We’re all back to work now, the Xmas and end-of-year holiday period is definitively passed, so it’s time once again to belly up to those nasty problems still leftover from 2010. For Europe, that means in the first instance the sovereign debt crisis, which now has a certain additional player, namely Belgium, by some accounts on a one-way trip to default city. For its debts are high – roughly equal, in fact, to national GDP – and there are no responsible adults around to do something about them. There haven’t been any of those since last June, for the country has been without a proper government since the elections then, and just recently set a new West European record for time spent in a government-less regime. Dr. Doom, for one, is not pleased:
. . . wait a sec – look, I’m actually not ready to deal with such issues! Please allow me here instead to join so many Belgians, both French- and Dutch-speaking, in just letting my mind fly very, very far away from any thoughts of state bankruptcy, to the refuge of young feminine beauty. Yes, as so many national media outlets were there to report, Justine de Jonckheere (below, and more pictures here) was chosen last Sunday as Miss Belgium 2011.
Quite apart from the event’s intrinsic appeal, the Miss Belgium pageant is certainly a tonic in these times because of its sheer status as one Belgian national institution that has not been ripped into separate French- and Dutch-speaking halves. Indeed, as La Libre Belgique points out, Sunday evening’s event, broadcast out of the casino in the sea-side (and thus Flemish) town of Knokke, was a killer TV-event. It actually attracted more than 1 in 3 of French-speaking viewers, while the Flemish audience-share, at around 15%, was also double what other top shows usually attract on a Sunday evening.
That’s all very nice, but it doesn’t mean that there’s no tension over the pageant’s results, considering so many native Belgians have such an interest in them. You can rest assured that, at any given time during the tournament, approximately half the country is encouraging – whether overtly or covertly – candidates from a French-Belgian (Walloon) background while the other half is rooting for the Dutch-speaking girls. It’s accepted that whoever wins needn’t necessarily know much about how to speak the country’s “other” language yet, but that one of her first duties (and those of the two runners-up) will be to start studying it to get up to a passable level of ability as soon as possible. Still, and as beautiful as she is, this year’s winner must have certainly induced a hard swallow among tournament officials, for her last name in particular – De Jonckheere – is almost at a slap-in-the-face level of Dutchness – most true French-speakers would have very little idea how to pronounce it! Nonetheless, year after year everyone is ready to accept any result – even that of 2008, when the winner was a Czech emigrée to Wallonia who could speak no Dutch at all – as long as the tournament process is, shall we say, free and fair.

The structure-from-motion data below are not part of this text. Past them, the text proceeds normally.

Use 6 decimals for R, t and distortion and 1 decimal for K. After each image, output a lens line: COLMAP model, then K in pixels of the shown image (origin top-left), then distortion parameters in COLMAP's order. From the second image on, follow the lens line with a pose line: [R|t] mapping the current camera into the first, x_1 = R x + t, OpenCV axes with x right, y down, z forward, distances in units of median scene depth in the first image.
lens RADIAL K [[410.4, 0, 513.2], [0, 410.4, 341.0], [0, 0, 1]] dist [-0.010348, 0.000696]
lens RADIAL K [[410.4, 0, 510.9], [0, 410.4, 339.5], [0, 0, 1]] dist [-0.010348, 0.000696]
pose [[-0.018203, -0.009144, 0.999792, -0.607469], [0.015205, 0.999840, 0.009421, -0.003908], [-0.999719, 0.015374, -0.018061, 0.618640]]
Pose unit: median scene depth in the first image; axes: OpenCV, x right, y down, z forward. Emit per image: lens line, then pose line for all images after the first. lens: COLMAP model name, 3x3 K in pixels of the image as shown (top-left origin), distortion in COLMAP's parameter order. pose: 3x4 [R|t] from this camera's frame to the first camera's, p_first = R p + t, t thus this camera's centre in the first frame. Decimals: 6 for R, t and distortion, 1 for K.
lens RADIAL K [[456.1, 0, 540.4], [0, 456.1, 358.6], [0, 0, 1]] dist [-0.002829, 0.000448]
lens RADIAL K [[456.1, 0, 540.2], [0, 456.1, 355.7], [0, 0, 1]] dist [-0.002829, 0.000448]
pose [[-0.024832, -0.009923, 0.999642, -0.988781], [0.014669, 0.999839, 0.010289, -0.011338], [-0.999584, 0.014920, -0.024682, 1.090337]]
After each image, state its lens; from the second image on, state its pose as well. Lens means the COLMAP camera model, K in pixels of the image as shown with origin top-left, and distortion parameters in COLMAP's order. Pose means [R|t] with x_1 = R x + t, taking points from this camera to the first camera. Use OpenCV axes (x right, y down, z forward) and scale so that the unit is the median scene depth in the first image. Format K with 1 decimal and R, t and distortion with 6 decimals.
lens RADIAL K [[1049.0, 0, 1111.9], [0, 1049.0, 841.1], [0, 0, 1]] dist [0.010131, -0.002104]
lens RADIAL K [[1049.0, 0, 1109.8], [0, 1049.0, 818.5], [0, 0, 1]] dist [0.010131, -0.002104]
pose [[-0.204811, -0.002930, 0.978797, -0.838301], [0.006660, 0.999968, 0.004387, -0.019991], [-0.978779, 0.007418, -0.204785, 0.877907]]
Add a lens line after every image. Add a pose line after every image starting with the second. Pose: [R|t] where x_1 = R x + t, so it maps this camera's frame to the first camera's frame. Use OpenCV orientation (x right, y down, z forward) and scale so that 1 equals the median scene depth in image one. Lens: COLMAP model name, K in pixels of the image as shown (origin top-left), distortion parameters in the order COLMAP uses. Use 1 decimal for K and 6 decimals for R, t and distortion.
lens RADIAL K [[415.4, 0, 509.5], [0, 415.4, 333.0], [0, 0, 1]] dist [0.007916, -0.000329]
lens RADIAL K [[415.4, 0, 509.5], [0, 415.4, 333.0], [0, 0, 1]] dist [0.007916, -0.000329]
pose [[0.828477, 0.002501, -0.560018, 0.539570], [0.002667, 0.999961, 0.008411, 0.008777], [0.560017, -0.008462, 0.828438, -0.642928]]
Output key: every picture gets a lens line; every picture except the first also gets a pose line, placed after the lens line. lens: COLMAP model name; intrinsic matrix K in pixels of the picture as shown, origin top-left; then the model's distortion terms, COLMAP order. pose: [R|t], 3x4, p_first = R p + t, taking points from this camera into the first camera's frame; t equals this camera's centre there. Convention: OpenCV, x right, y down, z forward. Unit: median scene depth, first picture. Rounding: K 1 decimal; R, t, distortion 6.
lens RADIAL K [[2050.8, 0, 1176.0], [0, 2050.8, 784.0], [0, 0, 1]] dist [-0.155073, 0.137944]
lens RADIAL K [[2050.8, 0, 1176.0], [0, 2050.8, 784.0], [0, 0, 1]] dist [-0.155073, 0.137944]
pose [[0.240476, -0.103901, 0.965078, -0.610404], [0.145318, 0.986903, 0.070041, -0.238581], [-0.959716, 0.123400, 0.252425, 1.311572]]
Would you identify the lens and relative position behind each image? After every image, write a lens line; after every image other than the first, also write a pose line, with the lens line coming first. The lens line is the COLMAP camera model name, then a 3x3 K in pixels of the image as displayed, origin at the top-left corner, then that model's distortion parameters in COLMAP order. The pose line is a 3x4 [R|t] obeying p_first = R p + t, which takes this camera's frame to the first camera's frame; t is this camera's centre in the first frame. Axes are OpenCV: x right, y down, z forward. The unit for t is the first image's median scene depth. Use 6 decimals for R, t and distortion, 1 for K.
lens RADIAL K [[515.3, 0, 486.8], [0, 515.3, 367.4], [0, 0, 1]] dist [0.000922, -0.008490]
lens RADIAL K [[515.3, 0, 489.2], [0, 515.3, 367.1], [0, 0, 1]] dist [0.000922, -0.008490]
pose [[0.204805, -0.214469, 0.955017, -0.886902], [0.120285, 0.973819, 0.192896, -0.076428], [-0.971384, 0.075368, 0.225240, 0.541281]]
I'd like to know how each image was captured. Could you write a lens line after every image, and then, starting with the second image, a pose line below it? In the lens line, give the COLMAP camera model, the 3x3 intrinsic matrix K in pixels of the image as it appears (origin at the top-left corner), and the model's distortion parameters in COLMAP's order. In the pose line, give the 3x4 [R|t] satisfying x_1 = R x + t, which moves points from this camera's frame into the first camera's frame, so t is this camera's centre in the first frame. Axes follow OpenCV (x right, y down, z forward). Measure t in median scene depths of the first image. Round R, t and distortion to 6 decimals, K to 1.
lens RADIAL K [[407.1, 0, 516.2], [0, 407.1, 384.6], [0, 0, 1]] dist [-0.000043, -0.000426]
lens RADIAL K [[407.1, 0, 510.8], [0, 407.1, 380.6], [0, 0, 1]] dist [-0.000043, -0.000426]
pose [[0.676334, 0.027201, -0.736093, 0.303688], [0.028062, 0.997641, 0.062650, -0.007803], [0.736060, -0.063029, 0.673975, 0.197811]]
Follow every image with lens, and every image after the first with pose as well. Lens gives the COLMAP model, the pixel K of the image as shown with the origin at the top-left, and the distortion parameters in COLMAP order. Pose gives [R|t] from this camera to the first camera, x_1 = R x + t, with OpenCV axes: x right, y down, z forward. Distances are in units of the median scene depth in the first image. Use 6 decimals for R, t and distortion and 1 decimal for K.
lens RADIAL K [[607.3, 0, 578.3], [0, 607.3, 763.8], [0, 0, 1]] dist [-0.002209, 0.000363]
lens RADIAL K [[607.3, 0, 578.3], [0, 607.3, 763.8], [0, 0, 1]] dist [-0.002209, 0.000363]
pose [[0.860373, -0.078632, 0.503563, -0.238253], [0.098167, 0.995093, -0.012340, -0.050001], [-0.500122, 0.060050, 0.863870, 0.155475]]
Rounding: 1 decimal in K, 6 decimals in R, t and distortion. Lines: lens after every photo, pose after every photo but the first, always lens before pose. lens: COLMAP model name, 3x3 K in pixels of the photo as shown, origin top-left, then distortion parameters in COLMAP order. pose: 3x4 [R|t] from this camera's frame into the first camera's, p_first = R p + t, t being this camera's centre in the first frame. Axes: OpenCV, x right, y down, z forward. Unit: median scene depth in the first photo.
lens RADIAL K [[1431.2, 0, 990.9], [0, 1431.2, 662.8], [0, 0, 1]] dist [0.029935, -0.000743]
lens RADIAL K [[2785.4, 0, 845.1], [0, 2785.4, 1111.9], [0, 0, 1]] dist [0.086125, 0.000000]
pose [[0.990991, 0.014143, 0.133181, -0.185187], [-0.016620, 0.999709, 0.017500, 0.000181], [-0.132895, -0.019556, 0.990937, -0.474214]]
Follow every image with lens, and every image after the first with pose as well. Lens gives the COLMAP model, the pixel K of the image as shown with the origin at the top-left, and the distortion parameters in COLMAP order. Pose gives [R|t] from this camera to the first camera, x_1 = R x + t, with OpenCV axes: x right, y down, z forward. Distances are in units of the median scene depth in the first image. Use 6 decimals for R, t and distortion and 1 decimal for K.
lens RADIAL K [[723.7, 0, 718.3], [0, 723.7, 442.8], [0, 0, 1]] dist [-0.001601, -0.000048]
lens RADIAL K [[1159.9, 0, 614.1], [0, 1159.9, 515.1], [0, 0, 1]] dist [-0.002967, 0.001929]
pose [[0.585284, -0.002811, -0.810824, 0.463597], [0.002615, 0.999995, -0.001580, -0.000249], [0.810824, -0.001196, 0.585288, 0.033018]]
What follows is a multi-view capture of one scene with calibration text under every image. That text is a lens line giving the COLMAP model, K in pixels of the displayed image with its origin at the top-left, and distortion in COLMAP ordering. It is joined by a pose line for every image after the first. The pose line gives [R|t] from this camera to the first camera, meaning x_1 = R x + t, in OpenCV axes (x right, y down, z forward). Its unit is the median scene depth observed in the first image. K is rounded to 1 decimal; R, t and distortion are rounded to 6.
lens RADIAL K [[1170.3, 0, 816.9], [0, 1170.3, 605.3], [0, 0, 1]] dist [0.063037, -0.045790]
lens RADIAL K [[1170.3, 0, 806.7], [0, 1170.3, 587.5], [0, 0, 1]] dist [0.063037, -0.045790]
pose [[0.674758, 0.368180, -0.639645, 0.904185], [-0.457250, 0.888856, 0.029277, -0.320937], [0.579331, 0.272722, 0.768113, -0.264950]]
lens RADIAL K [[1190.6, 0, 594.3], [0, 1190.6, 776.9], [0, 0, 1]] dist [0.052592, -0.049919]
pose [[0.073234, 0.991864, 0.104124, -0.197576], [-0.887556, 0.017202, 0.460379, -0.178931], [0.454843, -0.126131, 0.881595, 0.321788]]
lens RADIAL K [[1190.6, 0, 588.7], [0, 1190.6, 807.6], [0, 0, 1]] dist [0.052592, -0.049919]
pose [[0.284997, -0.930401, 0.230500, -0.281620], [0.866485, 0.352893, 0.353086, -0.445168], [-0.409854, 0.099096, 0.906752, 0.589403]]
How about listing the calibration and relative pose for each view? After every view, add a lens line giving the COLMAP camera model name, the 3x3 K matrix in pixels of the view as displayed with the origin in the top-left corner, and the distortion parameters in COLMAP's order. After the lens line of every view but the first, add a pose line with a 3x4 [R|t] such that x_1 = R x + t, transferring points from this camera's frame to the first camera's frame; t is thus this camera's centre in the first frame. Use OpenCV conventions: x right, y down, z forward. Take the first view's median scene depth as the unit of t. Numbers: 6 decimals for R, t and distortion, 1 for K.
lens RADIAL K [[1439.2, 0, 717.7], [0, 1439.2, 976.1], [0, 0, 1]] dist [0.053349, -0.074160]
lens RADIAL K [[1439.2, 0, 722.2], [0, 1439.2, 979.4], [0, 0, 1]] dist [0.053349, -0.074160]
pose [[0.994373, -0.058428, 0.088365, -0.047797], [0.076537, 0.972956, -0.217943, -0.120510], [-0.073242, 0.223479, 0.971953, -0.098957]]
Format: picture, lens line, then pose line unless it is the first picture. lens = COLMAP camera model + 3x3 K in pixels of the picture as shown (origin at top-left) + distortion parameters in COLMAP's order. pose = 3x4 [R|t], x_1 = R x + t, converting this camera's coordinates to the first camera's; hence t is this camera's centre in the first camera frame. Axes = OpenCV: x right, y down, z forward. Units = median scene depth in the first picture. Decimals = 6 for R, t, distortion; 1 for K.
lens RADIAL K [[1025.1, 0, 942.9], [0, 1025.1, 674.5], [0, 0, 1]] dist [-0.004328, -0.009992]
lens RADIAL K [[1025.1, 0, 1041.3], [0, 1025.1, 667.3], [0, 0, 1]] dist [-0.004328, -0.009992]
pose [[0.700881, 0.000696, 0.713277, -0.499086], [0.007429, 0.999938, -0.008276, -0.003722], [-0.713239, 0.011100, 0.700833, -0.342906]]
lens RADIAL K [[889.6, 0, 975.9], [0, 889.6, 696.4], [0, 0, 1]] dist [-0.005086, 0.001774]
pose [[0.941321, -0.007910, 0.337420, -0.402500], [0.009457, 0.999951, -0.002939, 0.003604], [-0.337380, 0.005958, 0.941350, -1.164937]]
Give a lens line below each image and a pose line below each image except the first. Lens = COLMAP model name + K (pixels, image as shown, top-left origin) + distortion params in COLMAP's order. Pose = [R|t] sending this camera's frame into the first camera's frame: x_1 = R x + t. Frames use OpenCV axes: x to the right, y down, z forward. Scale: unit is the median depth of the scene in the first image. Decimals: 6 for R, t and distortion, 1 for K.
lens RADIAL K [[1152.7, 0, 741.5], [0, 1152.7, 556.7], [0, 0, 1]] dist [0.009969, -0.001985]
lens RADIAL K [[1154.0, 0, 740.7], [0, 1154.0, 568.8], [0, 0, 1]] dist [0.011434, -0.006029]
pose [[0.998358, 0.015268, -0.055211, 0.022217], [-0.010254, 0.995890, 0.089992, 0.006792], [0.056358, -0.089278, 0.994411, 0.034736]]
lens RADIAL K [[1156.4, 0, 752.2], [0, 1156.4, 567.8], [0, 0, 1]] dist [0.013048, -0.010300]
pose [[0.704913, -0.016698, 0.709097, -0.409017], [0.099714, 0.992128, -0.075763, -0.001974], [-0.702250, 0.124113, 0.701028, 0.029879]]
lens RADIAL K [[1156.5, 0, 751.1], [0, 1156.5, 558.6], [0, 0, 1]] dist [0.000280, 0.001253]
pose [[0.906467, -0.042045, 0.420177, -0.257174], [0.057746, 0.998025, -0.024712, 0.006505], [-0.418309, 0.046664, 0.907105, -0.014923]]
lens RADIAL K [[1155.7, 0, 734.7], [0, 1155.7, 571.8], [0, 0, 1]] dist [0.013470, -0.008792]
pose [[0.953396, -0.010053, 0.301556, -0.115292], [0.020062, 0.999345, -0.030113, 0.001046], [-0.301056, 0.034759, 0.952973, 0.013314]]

The problem, dear readers, is that this year there are troubling signs that the Miss Belgium contest was anything other than that. For one thing, as La Dernière Heure reports, one contestant claims that the fix was in for Ms. De Jonckheere from nearly the beginning. Now, this whistle-blower is Maureen Lazard, a French-speaking contestant from Walloon Brabant, but she still alleges that Justine De Jonckheere had long been the favorite (in French: la chouchoute) of tournament director Darline Devos, for whatever reason, to the extent that everyone knew she was going to win and the selection process would be distorted to make that happen. (“Devos” is really a Dutch name – de vos, the fox, quite appropriate for a beauty-pageant director – so maybe that had something to do with it.)
Sour grapes from a loser – yes, that’s what all that sounds like. But there’s another, more serious allegation, this time reported in a Flemish newspaper, namely the “SHE” supplement to the Gazet van Antwerpen. Keep in mind that Ms. De Jonckheere is practiced in finding loopholes to rules – she’s a law student – and also that a certain weight in the decision about the winner is contributed by votes sent in from the general public as SMSs. SHE magazine cites evidence that the winner invested around €12,000 to buy telephone calling-cards to engineer a flood of incoming SMS votes in her favor. Again, the complaint has been lodged on behalf of – yes – another French-speaking contestant, a certain Lara Binet out of Liège, but the only answer tournament director Devos offers is that there could not have been any fraud, since she had monitoring personnel in place as votes were counted.
Sounds lame to me. And anyway: look at Justine’s picture again, at those shifty eyes! I have to conclude that the 2011 Miss Belgium Tournament has been tainted by scandal just when that sort of national institution that can truly draw the interests of the land’s Dutch- and French-speakers together was needed more than ever. There may still be the national football team; there may still be the national armed forces; but otherwise such institutions are falling by the wayside one-by-one, with grave implications for the country’s future and therefore for its solvency.